• _INPUT MATERIAL_:
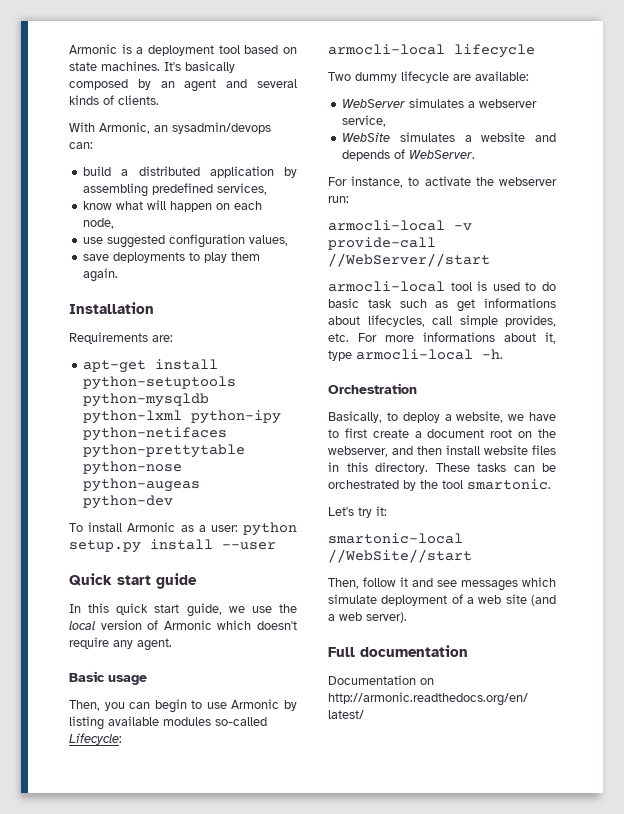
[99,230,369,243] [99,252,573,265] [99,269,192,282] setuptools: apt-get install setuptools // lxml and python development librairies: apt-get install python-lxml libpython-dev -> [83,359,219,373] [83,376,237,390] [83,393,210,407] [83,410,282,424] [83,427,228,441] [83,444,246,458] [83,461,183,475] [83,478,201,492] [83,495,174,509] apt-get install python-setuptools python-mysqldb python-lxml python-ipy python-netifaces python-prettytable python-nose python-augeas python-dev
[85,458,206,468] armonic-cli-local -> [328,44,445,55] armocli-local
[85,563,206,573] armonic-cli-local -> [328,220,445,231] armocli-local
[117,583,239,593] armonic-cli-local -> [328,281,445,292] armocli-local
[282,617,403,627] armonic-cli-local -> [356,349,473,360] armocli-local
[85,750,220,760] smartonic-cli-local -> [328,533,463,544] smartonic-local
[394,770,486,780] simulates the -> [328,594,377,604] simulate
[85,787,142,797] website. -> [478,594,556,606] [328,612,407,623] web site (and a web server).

• _WHAT YOU HAVE TO DO_: Go through the records above. Copy each line in which the string "armocli" appears.

• _TASK RESULT_:
[85,458,206,468] armonic-cli-local -> [328,44,445,55] armocli-local
[85,563,206,573] armonic-cli-local -> [328,220,445,231] armocli-local
[117,583,239,593] armonic-cli-local -> [328,281,445,292] armocli-local
[282,617,403,627] armonic-cli-local -> [356,349,473,360] armocli-local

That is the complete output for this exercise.